We have a node with 8 H100 GPUs that are split into MIG instances. We are using cgroups. This seems to work fine. Users can do something like
sbatch --gres="gpu:1g.10gb:1"...
and the job starts on the node with the gpus and cuda visible devices and the pytorch debug shows that the cgroup only gives them the gpu they asked for.
In the accounting database, jobs in the job table always have the "gres_used" column be empty. I'd expect to see "gpu:1g.10gb:1" appearing for the job above.
I have this set in slurm.conf
AccountingStorageTRES=gres/gpu
How can I see what gres was requested with the job ? At the moment I only see something like this in AllocTres
billing=1,cpu=1,gres/gpu=1,mem=8G,node=1
and can't see any way to see what the specific MIG gpu asked for was. This is related to the email from Richard Lefebvre dated 7th June 2023 entitled "Billing/accounting for MIGs is not working". As far as I can see this got no replies.
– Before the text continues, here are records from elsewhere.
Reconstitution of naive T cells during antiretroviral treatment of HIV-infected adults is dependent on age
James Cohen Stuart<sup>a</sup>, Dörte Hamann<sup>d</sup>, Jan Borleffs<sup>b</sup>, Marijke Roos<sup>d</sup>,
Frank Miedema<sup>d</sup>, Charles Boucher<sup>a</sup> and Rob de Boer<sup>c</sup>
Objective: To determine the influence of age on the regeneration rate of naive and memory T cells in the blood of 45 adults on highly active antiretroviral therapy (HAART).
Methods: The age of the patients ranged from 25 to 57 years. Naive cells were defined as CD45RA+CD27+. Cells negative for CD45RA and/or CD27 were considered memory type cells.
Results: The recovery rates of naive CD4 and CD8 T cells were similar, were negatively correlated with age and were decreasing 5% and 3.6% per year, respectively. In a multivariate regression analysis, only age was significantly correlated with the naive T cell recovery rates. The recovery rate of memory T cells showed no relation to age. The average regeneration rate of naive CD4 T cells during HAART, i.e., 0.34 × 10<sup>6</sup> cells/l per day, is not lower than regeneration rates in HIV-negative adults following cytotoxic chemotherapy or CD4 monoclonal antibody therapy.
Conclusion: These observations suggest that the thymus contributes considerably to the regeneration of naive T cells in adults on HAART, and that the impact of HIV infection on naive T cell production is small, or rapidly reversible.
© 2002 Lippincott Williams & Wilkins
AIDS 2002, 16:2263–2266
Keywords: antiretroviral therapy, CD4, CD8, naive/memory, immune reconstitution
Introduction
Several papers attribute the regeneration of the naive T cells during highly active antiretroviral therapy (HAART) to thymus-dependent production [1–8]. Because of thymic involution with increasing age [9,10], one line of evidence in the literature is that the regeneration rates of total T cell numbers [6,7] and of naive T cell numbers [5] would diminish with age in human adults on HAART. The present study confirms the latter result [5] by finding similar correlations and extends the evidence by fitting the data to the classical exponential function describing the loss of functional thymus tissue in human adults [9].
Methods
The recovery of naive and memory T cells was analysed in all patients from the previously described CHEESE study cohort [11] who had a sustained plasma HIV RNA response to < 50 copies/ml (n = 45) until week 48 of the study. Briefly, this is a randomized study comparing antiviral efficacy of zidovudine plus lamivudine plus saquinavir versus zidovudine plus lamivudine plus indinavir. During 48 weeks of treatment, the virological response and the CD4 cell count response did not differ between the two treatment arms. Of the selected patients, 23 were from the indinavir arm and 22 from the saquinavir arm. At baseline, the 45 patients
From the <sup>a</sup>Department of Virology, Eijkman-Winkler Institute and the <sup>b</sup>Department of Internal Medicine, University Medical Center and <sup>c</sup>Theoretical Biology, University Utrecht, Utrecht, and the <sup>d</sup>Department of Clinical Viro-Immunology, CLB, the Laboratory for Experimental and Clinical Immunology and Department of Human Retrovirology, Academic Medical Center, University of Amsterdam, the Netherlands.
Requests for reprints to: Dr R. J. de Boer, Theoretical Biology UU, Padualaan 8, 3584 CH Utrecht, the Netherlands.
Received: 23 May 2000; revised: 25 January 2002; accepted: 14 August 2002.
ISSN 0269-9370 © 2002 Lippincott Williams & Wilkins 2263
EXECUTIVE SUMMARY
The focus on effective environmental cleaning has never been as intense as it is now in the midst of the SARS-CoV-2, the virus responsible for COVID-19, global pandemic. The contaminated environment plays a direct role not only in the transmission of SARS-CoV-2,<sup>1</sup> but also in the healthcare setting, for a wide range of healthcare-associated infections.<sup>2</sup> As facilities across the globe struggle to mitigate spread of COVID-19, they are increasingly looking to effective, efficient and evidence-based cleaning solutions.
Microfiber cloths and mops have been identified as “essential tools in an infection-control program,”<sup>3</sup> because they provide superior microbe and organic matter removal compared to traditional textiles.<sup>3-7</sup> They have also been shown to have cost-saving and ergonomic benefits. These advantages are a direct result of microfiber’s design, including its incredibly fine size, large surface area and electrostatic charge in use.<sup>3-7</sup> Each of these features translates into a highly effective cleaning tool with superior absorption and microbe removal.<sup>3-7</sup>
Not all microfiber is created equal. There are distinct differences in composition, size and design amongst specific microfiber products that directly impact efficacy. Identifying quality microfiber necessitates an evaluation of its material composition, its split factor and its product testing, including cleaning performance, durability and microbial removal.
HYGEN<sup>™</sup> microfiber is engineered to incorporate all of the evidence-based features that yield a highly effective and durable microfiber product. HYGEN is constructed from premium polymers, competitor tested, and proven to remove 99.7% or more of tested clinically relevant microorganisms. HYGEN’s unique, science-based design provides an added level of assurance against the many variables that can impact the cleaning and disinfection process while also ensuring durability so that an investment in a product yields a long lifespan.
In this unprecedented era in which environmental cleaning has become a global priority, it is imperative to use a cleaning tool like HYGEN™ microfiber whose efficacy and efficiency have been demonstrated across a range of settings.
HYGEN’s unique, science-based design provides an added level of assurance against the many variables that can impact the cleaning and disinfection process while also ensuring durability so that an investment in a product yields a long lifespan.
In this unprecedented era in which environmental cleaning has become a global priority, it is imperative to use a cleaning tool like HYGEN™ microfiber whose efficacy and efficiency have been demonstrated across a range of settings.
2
We are running slurm version 23.11.6.
Regards,
Emyr James Head of Scientific IT CRG - Centre for Genomic Regulation
Emyr James via slurm-users slurm-users@lists.schedmd.com writes:
I have this set in slurm.conf
AccountingStorageTRES=gres/gpu
I believe you need to list all types of GPUs (including MIGs) that you have configured on the nodes, in addition to the general "gres/gpu". For instance, on one of our clusters, we have
AccountingStorageTRES=gres/gpu,gres/gpu:a100,gres/gpu:rtx30,gres/gpu:1g.20gb,gres/gpu:a40
Then AllocTRES from sacct will show things like
billing=19,cpu=6,gres/gpu:a100=1,gres/gpu=1,mem=12G,node=1
depending on what the job specifies.